Question-and-answer highlights
• 529 to ABLE rollovers: In response to an attendee question about continuing contributions to a 529 plan, Pecoraro said rollovers into ABLE accounts exist but have limits; she said she typically uses ABLE accounts for small windfalls or savings by the individual and prefers third‑party trusts for larger or more complex funding.

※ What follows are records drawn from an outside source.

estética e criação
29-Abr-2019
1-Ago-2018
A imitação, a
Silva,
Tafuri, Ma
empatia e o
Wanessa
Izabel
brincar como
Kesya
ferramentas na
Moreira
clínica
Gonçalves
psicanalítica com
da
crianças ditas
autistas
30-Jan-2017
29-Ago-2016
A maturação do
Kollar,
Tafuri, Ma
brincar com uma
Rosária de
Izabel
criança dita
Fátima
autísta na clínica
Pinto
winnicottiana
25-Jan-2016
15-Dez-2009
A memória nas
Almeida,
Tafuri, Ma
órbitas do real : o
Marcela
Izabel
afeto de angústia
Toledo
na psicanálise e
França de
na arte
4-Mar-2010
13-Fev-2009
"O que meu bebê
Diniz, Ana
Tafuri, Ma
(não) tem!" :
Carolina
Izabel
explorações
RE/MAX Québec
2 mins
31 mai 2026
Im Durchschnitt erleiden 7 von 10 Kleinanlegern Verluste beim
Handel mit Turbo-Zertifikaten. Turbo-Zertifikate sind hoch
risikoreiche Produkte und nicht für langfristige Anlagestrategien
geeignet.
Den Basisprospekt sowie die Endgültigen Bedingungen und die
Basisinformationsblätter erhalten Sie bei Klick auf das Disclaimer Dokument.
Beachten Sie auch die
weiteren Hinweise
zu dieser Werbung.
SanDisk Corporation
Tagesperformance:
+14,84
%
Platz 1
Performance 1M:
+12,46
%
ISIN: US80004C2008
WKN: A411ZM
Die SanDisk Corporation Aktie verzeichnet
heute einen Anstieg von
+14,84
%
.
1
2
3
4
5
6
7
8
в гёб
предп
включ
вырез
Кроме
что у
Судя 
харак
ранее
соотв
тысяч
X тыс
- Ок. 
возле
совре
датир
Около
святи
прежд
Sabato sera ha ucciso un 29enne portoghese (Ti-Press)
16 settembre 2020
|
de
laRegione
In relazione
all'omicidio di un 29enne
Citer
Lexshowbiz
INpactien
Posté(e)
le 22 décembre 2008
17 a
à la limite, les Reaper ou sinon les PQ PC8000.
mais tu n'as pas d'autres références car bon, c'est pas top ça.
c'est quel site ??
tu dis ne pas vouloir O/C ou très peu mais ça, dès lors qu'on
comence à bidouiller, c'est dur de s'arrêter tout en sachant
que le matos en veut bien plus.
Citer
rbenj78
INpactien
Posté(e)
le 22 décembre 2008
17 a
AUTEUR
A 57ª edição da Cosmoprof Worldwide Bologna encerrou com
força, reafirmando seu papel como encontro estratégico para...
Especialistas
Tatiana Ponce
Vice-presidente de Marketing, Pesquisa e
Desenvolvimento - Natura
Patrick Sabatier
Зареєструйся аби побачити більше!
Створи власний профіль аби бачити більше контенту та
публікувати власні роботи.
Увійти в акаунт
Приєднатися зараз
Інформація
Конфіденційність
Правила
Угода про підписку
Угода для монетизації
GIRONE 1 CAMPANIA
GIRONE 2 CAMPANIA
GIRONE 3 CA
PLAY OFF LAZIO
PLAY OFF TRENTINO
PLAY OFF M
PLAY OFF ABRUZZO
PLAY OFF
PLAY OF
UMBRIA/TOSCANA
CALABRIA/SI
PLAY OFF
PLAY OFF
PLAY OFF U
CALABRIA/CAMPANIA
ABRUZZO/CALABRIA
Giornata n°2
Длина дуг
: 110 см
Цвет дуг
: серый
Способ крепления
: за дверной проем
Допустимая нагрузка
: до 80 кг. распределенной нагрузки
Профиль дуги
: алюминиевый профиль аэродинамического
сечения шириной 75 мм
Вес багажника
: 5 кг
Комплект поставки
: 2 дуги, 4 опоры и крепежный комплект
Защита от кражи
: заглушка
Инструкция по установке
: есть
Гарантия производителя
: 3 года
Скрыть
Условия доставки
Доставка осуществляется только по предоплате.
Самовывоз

• Estimated costs: Asked about costs for guardianship and special-needs planning, Pecoraro estimated that a guardianship might run about $6,000 on average (and noted some attorneys charge $8,000–$10,000), and that a relatively simple married-couple estate plan including a trust could be roughly $5,000, while warning that complexity and court requirements can raise total costs.
Closing and resources
Chesapeake Public Schools staff closed the session, noted the webinar is being recorded and will be posted to the district YouTube channel, and displayed contact information for transition specialists and the Office of Exceptional Learning for families who want follow-up assistance.
Ending: The webinar ended after a brief final Q&A; attendees were directed to district resources and the recording on the Chesapeake Public Schools YouTube page.